Who loves hot crossed buns?
These buns are a remake of traditional buns. Today at every restaurant, you almost always get bread or buns to your meal. Some buns may be healthier options than others and some simply may just be causing you more harm in terms of digestion, gluten, wheat and preservatives. I’ve always wanted to create a healthier version of my own buns but I myself am not a huge fan of wheat. I have tried making buns with sprouted whole wheat and it works but I love this “wheat-free” recipe more! It tastes like a multigrain bun!
I was inspired by @lillsipper to create my own version of “wheat” buns but with out the wheat.
This recipe is …
- Grain Free
- Dairy- Free
- Seed Free
Making buns at home in your kitchen, can keep you healthy and still make your feel great!
This Toasty Almond Bun is delicious to be used as a sandwich and/or a bun to add to your meals. I also love to eat it plain with some almond butter and banana slices. Oh and don’t forget that delicious avocado toast! These buns are delicious, easy to make and create the quick health fix to meet your needs!
Have fun making some TOASTY ALMOND BUNS!
Can’t wait to see all your beautiful creations!
Don’t forget to tag @wholeonlife and/or #wholeonlife for me to see your pizzas!
Love you all,
Toasty Almond BunsPrint This
- 4 eggs
- 4 tbsp psyllium husk, finely grounded
- 1 cup almond flour
- 1 tsp baking soda
- pinch of pink salt
- Optional toppings: 1 egg white for glazing the bun, sesame seeds, or sunflower seeds
1.Preheat oven to 350F.
2. In an electric mixer, whisk the eggs for 1-2 minutes until fluffy.

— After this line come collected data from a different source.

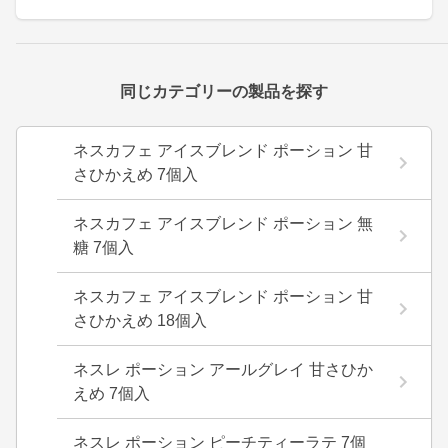
同じカテゴリーの製品を探す
ネスカフェ アイスブレンド ポーション 甘
さひかえめ 7個入
ネスカフェ アイスブレンド ポーション 無
糖 7個入
ネスカフェ アイスブレンド ポーション 甘
さひかえめ 18個入
ネスレ ポーション アールグレイ 甘さひか
えめ 7個入
ネスレ ポーション ピーチティーラテ 7個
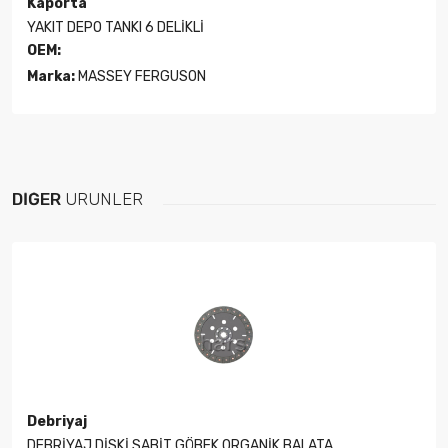
Kaporta
YAKIT DEPO TANKI 6 DELİKLİ
OEM:
Marka:
MASSEY FERGUSON
DIĞER
ÜRÜNLER
Debriyaj
DEBRİYAJ DİSKİ SABİT GÖBEK ORGANİK BALATA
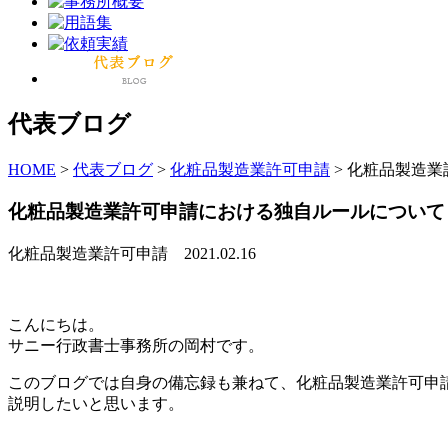
代表ブログ
HOME
>
代表ブログ
>
化粧品製造業許可申請
>
化粧品製造業
化粧品製造業許可申請における独自ルールについて
化粧品製造業許可申請
2021.02.16
こんにちは。
サニー行政書士事務所の岡村です。
このブログでは自身の備忘録も兼ねて、化粧品製造業許可申
説明したいと思います。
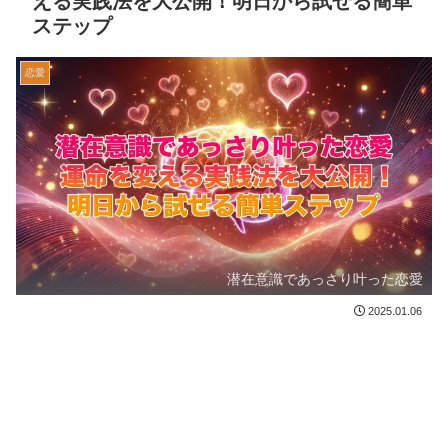
える実践法を大公開！明日から試せる簡単
ステップ
恋愛
潜在意識であっさり叶った恋愛
2025.01.06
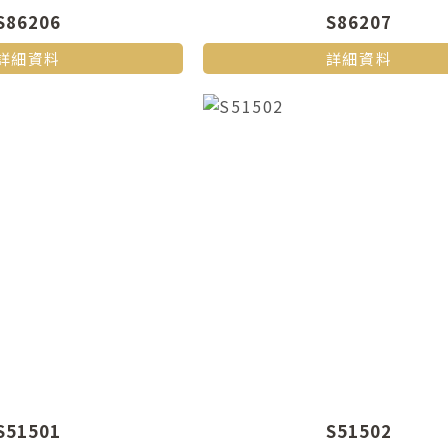
S86206
S86207
詳細資料
詳細資料
S51501
S51502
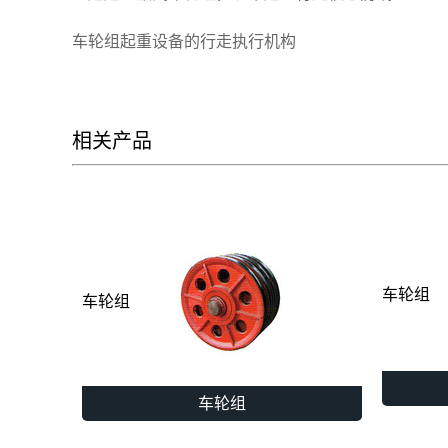
车轮组起重设备的行走执行机构
相关产品
车轮组
车轮组
车轮组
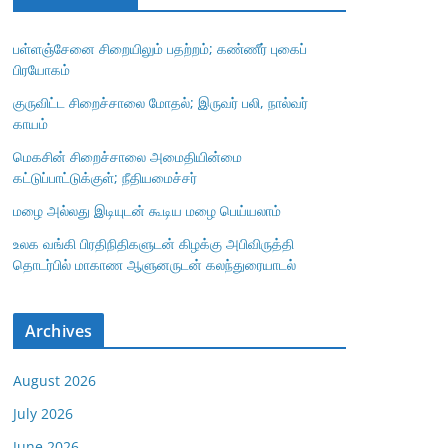
பள்ளஞ்சேனை சிறையிலும் பதற்றம்; கண்ணீர் புகைப்
பிரயோகம்
குருவிட்ட சிறைச்சாலை மோதல்; இருவர் பலி, நால்வர்
காயம்
மெகசின் சிறைச்சாலை அமைதியின்மை
கட்டுப்பாட்டுக்குள்; நீதியமைச்சர்
மழை அல்லது இடியுடன் கூடிய மழை பெய்யலாம்
உலக வங்கி பிரதிநிதிகளுடன் கிழக்கு அபிவிருத்தி
தொடர்பில் மாகாண ஆளுனருடன் கலந்துரையாடல்
Archives
August 2026
July 2026
June 2026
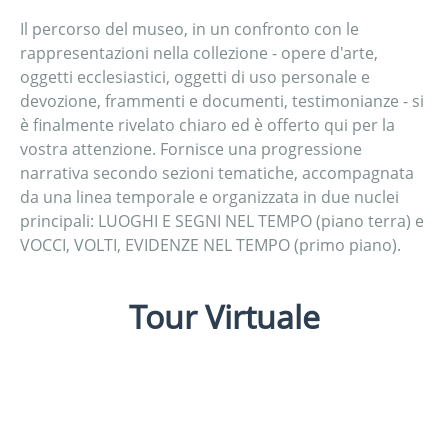
Il percorso del museo, in un confronto con le
rappresentazioni nella collezione - opere d'arte,
oggetti ecclesiastici, oggetti di uso personale e
devozione, frammenti e documenti, testimonianze - si
è finalmente rivelato chiaro ed è offerto qui per la
vostra attenzione. Fornisce una progressione
narrativa secondo sezioni tematiche, accompagnata
da una linea temporale e organizzata in due nuclei
principali: LUOGHI E SEGNI NEL TEMPO (piano terra) e
VOCCI, VOLTI, EVIDENZE NEL TEMPO (primo piano).
Tour Virtuale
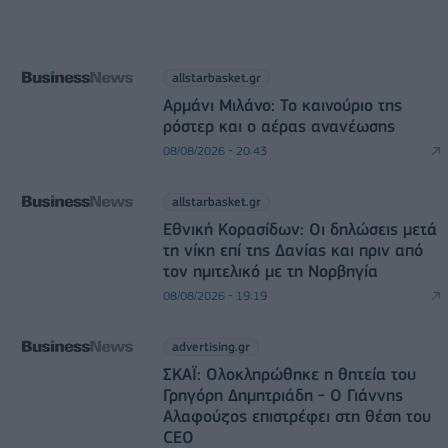
allstarbasket.gr
Αρμάνι Μιλάνο: Το καινούριο της
ρόστερ και ο αέρας ανανέωσης
08/08/2026 - 20:43
allstarbasket.gr
Εθνική Κορασίδων: Οι δηλώσεις μετά
τη νίκη επί της Δανίας και πριν από
τον ημιτελικό με τη Νορβηγία
08/08/2026 - 19:19
advertising.gr
ΣΚΑΪ: Ολοκληρώθηκε η θητεία του
Γρηγόρη Δημητριάδη - Ο Γιάννης
Αλαφούζος επιστρέφει στη θέση του
CEO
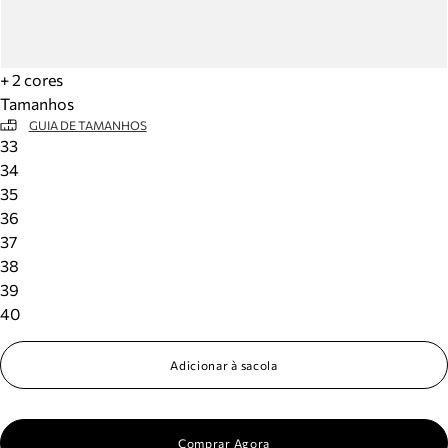
+ 2 cores
Tamanhos
GUIA DE TAMANHOS
33
34
35
36
37
38
39
40
Adicionar à sacola
Comprar Agora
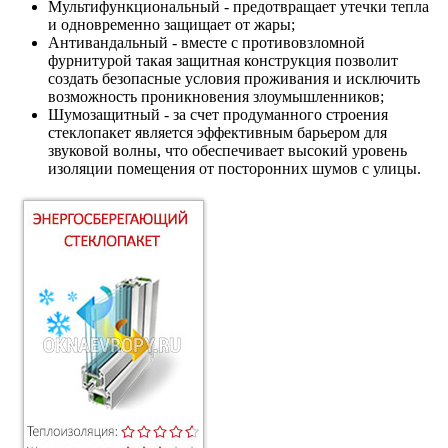
Мультифункциональный
- предотвращает утечки тепла
и одновременно защищает от жары;
Антивандальный
- вместе с противовзломной
фурнитурой такая защитная конструкция позволит
создать безопасные условия проживания и исключить
возможность проникновения злоумышленников;
Шумозащитный
- за счет продуманного строения
стеклопакет является эффективным барьером для
звуковой волны, что обеспечивает высокий уровень
изоляции помещения от посторонних шумов с улицы.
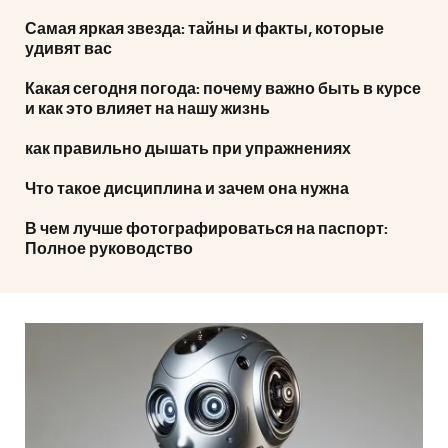
Самая яркая звезда: тайны и факты, которые
удивят вас
Какая сегодня погода: почему важно быть в курсе
и как это влияет на нашу жизнь
как правильно дышать при упражнениях
Что такое дисциплина и зачем она нужна
В чем лучше фотографироваться на паспорт:
Полное руководство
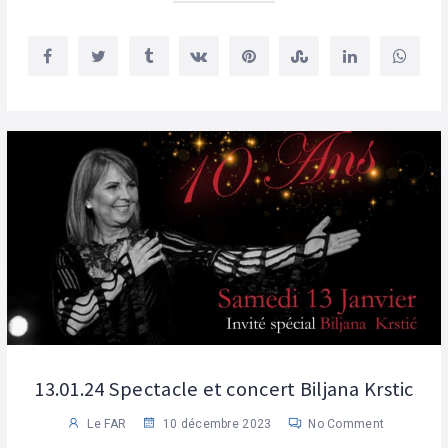
13.01.24 Spectacle et concert Biljana Krstic
Le FAR
10 décembre 2023
No Comment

3. Add the dry ingredients; psyllium husk, almond flour, baking soda and pink salt and blend again until a smooth batter forms. Wait for a few minutes until the batter starts to combine.

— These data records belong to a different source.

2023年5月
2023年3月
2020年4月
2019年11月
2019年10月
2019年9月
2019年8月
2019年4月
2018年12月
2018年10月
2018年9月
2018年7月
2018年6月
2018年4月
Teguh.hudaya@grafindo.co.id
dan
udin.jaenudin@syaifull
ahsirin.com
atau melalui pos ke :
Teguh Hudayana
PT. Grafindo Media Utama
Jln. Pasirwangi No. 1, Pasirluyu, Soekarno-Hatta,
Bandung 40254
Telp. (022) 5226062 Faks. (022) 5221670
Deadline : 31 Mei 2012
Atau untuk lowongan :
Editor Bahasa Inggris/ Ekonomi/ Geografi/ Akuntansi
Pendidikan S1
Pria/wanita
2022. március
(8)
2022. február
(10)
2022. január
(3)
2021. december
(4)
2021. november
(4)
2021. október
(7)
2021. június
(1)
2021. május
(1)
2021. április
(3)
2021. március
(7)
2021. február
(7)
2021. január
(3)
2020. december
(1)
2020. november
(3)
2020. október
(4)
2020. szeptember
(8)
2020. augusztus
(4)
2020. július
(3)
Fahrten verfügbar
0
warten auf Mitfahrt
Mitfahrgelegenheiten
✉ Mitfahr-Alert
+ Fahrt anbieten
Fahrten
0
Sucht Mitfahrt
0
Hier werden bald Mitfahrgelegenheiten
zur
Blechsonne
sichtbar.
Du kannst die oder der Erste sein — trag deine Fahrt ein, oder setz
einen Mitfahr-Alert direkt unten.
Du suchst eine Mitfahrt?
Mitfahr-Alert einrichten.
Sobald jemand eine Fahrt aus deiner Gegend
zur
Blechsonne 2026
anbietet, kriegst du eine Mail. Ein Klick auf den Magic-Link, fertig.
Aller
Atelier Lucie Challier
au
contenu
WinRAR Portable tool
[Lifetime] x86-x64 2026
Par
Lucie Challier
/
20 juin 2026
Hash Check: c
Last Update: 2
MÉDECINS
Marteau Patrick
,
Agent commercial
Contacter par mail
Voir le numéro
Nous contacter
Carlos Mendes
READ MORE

4. If too wet, add a tablespoon of almond flour or psyllium husk. Keep adding until a thick- like dough batter creates.
5. Lightly grease your baking tray or place parchment paper onto your baking tray. Begin to separate your dough into 4-5 equal parts (depending on your preferred size) and form into balls.

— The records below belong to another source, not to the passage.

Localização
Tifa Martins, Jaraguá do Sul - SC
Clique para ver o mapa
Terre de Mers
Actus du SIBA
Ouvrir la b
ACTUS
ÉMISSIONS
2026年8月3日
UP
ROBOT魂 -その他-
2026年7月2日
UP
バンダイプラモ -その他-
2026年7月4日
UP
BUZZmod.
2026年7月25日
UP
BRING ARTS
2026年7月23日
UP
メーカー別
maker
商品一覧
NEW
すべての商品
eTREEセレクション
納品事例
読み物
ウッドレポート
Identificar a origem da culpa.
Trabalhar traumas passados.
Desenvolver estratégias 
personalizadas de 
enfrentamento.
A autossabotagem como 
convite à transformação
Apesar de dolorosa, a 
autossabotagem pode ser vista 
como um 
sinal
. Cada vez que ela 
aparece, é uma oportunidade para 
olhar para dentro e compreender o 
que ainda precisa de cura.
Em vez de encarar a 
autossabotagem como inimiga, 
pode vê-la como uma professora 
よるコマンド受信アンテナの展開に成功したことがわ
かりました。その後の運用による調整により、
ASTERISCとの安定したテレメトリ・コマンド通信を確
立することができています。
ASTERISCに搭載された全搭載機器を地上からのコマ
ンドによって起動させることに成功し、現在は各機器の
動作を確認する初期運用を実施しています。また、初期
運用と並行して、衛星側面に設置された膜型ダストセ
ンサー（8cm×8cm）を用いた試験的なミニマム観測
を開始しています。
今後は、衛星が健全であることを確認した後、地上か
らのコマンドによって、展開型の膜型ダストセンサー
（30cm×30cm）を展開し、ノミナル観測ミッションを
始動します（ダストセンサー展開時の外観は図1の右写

6. Place balls onto the baking tray. *Optional: lightly egg wash then sprinkle with seasoning blend or add seeds to the outer layer of the ball.
7. Place into the oven for 20-25 minutes. Let sit and cool for about 10-15 minutes.
To store: Store in the fridge after cooling in an air tight container. Lasts up to 3 days. You may make a larger batch and freeze them. Lasts for a few months.